In 2003 Jemison moved overseas when he became general counsel of P&G's unit for Central and Eastern Europe, the Middle East, and Africa. The post satisfied his wanderlust. He lived in the Old Town section of Geneva and traveled frequently-attending a training session at a ski resort in Lebanon, for example. "It awakens your understanding of the world," Jemison says.
P&G called Jemison back to Cincinnati in 2005 to become corporate secretary and deputy general counsel. In February the company announced that Jemison would replace retiring chief legal officer James Johnson. Jemison still marvels at his career trajectory: "I'm just a kid from Chicago [who] did good."

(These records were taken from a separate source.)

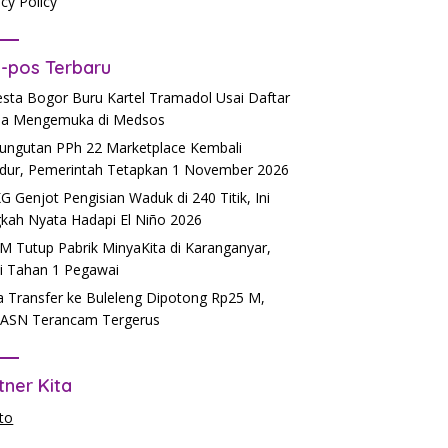
acy Policy
-pos Terbaru
esta Bogor Buru Kartel Tramadol Usai Daftar
a Mengemuka di Medsos
ngutan PPh 22 Marketplace Kembali
dur, Pemerintah Tetapkan 1 November 2026
 Genjot Pengisian Waduk di 240 Titik, Ini
kah Nyata Hadapi El Niño 2026
 Tutup Pabrik MinyaKita di Karanganyar,
si Tahan 1 Pegawai
 Transfer ke Buleleng Dipotong Rp25 M,
ASN Terancam Tergerus
tner Kita
to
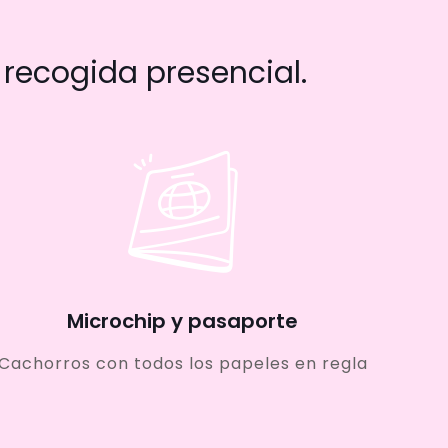
recogida presencial.
Microchip y pasaporte
Cachorros con todos los papeles en regla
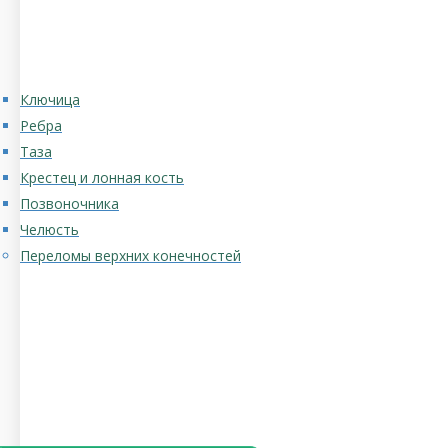
Ключица
Ребра
Таза
Крестец и лонная кость
Позвоночника
Челюсть
Переломы верхних конечностей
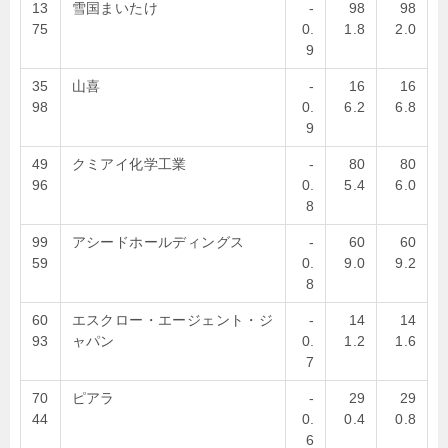
13
雪国まいたけ
-
98
98
75
0.
1.8
2.0
9
35
山喜
-
16
16
98
0.
6.2
6.8
9
49
クミアイ化学工業
-
80
80
96
0.
5.4
6.0
8
99
アシードホールディングス
-
60
60
59
0.
9.0
9.2
8
60
エスクロー・エージェント・ジ
-
14
14
93
ャパン
0.
1.2
1.6
7
70
ピアラ
-
29
29
44
0.
0.4
0.8
6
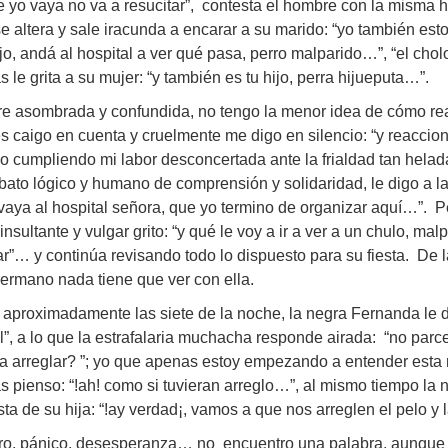
 yo vaya no va a resucitar”, contesta el hombre con la misma h
e altera y sale iracunda a encarar a su marido: “yo también es
ijo, andá al hospital a ver qué pasa, perro malparido…”, “el chol
s le grita a su mujer: “y también es tu hijo, perra hijueputa…”.
tre asombrada y confundida, no tengo la menor idea de cómo r
 caigo en cuenta y cruelmente me digo en silencio: “y reaccio
o cumpliendo mi labor desconcertada ante la frialdad tan hela
bato lógico y humano de comprensión y solidaridad, le digo a la
vaya al hospital señora, que yo termino de organizar aquí…”. P
insultante y vulgar grito: “y qué le voy a ir a ver a un chulo, ma
ar”… y continúa revisando todo lo dispuesto para su fiesta. De 
ermano nada tiene que ver con ella.
aproximadamente las siete de la noche, la negra Fernanda le d
l”, a lo que la estrafalaria muchacha responde airada: “no parc
 arreglar? ”; yo que apenas estoy empezando a entender esta r
s pienso: “!ah! como si tuvieran arreglo…”, al mismo tiempo la
ta de su hija: “!ay verdad¡, vamos a que nos arreglen el pelo y 
o, pánico, desesperanza… no encuentro una palabra, aunque s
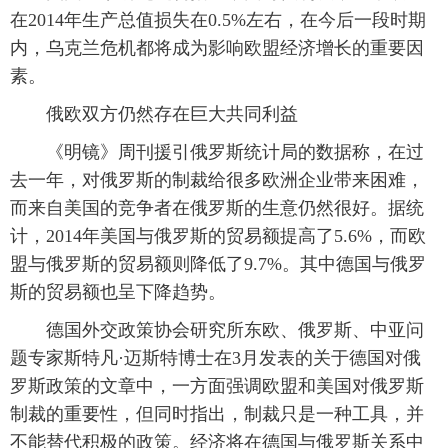
在2014年生产总值损失在0.5%左右，在今后一段时期
内，乌克兰危机都将成为影响欧盟经济增长的重要因
素。
 俄欧双方仍然存在巨大共同利益
 《明镜》周刊援引俄罗斯统计局的数据称，在过
去一年，对俄罗斯的制裁给很多欧洲企业带来困难，
而来自美国的竞争者在俄罗斯的生意仍然很好。据统
计，2014年美国与俄罗斯的贸易额提高了5.6%，而欧
盟与俄罗斯的贸易额则降低了9.7%。其中德国与俄罗
斯的贸易额也呈下降趋势。
 德国外交政策协会研究所东欧、俄罗斯、中亚问
题专家斯特凡·迈斯特博士在3月发表的关于德国对俄
罗斯政策的文章中，一方面强调欧盟和美国对俄罗斯
制裁的重要性，但同时指出，制裁只是一种工具，并
不能替代积极的政策。经济将在德国与俄罗斯关系中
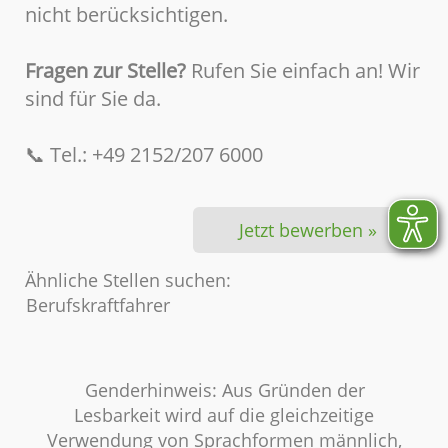
nicht berücksichtigen.
Fragen zur Stelle?
Rufen Sie einfach an! Wir
sind für Sie da.
📞 Tel.: +49 2152/207 6000
Jetzt bewerben »
Ähnliche Stellen suchen:
Berufskraftfahrer
Genderhinweis: Aus Gründen der
Lesbarkeit wird auf die gleichzeitige
Verwendung von Sprachformen männlich,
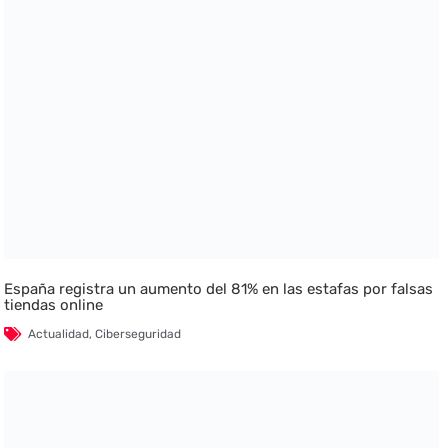
España registra un aumento del 81% en las estafas por falsas
tiendas online
Actualidad
,
Ciberseguridad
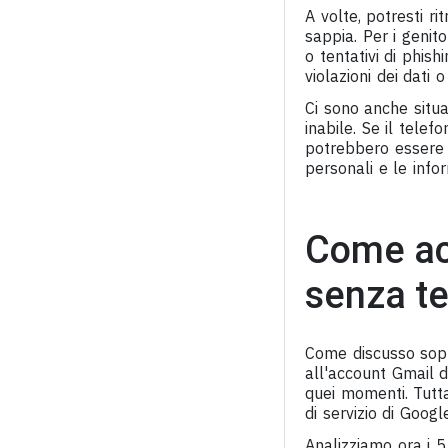
A volte, potresti r
sappia. Per i genito
o tentativi di phish
violazioni dei dati 
Ci sono anche situa
inabile. Se il tele
potrebbero essere a
personali e le infor
Come acc
senza te
Come discusso sopra
all'account Gmail d
quei momenti. Tuttav
di servizio di Google
Analizziamo ora i 5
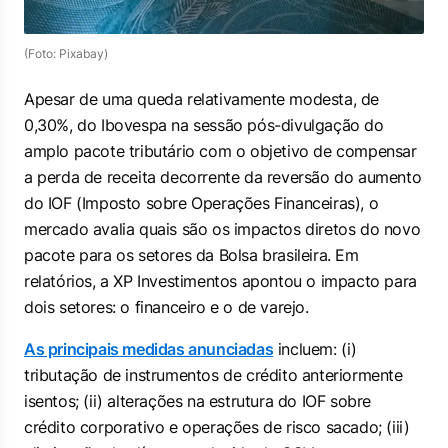
(Foto: Pixabay)
Apesar de uma queda relativamente modesta, de
0,30%, do Ibovespa na sessão pós-divulgação do
amplo pacote tributário com o objetivo de compensar
a perda de receita decorrente da reversão do aumento
do IOF (Imposto sobre Operações Financeiras), o
mercado avalia quais são os impactos diretos do novo
pacote para os setores da Bolsa brasileira. Em
relatórios, a XP Investimentos apontou o impacto para
dois setores: o financeiro e o de varejo.
As principais medidas anunciadas
incluem: (i)
tributação de instrumentos de crédito anteriormente
isentos; (ii) alterações na estrutura do IOF sobre
crédito corporativo e operações de risco sacado; (iii)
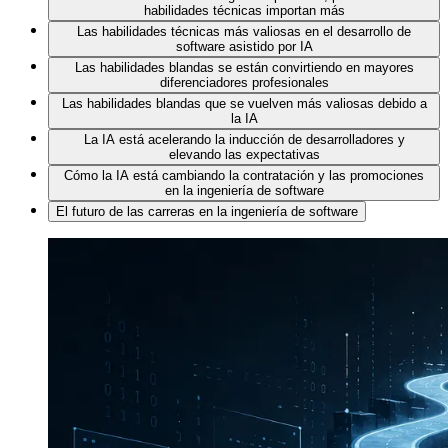
habilidades técnicas importan más
Las habilidades técnicas más valiosas en el desarrollo de
software asistido por IA
Las habilidades blandas se están convirtiendo en mayores
diferenciadores profesionales
Las habilidades blandas que se vuelven más valiosas debido a
la IA
La IA está acelerando la inducción de desarrolladores y
elevando las expectativas
Cómo la IA está cambiando la contratación y las promociones
en la ingeniería de software
El futuro de las carreras en la ingeniería de software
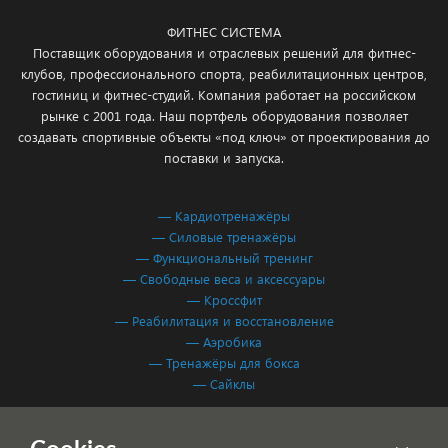
ФИТНЕС СИСТЕМА
Поставщик оборудования и отраслевых решений для фитнес-
клубов, профессионального спорта, реабилитационных центров,
гостиниц и фитнес-студий. Компания работает на российском
рынке с 2001 года. Наш портфель оборудования позволяет
создавать спортивные объекты «под ключ» от проектирования до
поставки и запуска.
— Кардиотренажёры
— Силовые тренажёры
— Функциональный тренинг
— Свободные веса и аксессуары
— Кроссфит
— Реабилитация и восстановление
— Аэробика
— Тренажёры для бокса
— Сайклы
Обработка персональных данных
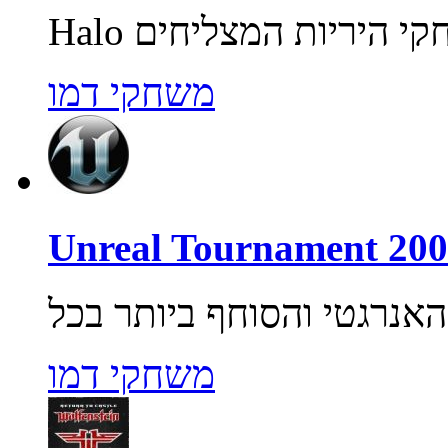
משחקי דמו
משחקי דמו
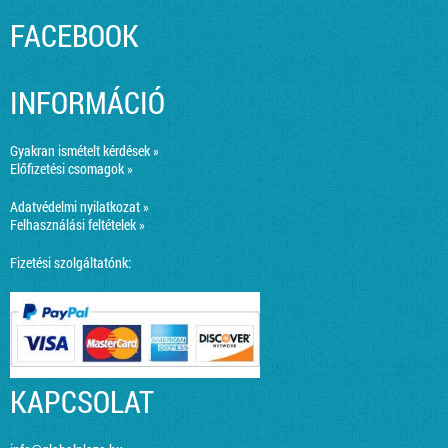
FACEBOOK
INFORMÁCIÓ
Gyakran ismételt kérdések »
Előfizetési csomagok »
Adatvédelmi nyilatkozat »
Felhasználási feltételek »
Fizetési szolgáltatónk:
KAPCSOLAT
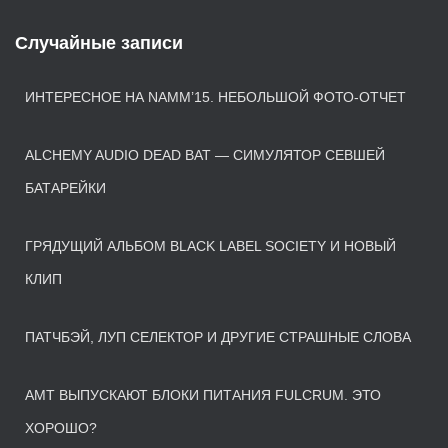
Случайные записи
ИНТЕРЕСНОЕ НА NAMM’15. НЕБОЛЬШОЙ ФОТО-ОТЧЕТ
ALCHEMY AUDIO DEAD BAT — СИМУЛЯТОР СЕВШЕЙ
БАТАРЕЙКИ
ГРЯДУЩИЙ АЛЬБОМ BLACK LABEL SOCIETY И НОВЫЙ
КЛИП
ПАТЧБЭЙ, ЛУП СЕЛЕКТОР И ДРУГИЕ СТРАШНЫЕ СЛОВА
AMT ВЫПУСКАЮТ БЛОКИ ПИТАНИЯ FULCRUM. ЭТО
ХОРОШО?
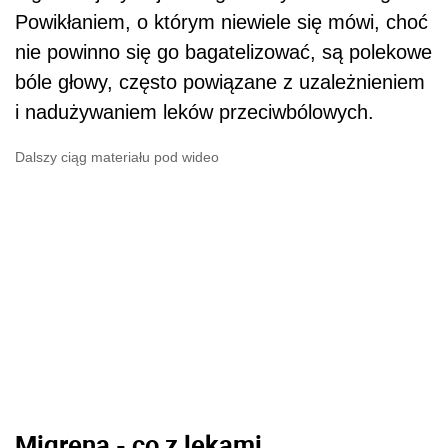
Powikłaniem, o którym niewiele się mówi, choć
nie powinno się go bagatelizować, są polekowe
bóle głowy, często powiązane z uzależnieniem
i nadużywaniem leków przeciwbólowych.
Dalszy ciąg materiału pod wideo
Migrena - co z lekami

Jemison says that his eventual successor is still undetermined. But with Majoras, P&G nabbed one of the most prized legal recruits of the Bush administration. After a decade at Jones Day and a short stint at the U.S. Department of Justice, she became chair of the FTC in 2004. She oversaw high-profile investigations into the link between childhood obesity and the marketing of snack foods. She also drew heavy criticism after the FTC ruled that oil companies didn't engage in price gouging after Hurricane Katrina. Majoras declined to comment through an FTC spokeswoman.
Majoras was slated to start at P&G on June 1 and will be primarily responsible for litigation and global antitrust matters. And while she might yet move up at P&G, former FTC staffer Kotchen doubts that it's a done deal. "I would be shocked if she were guaranteed [the top slot]," Kotchen says. "She would still have to go there and perform."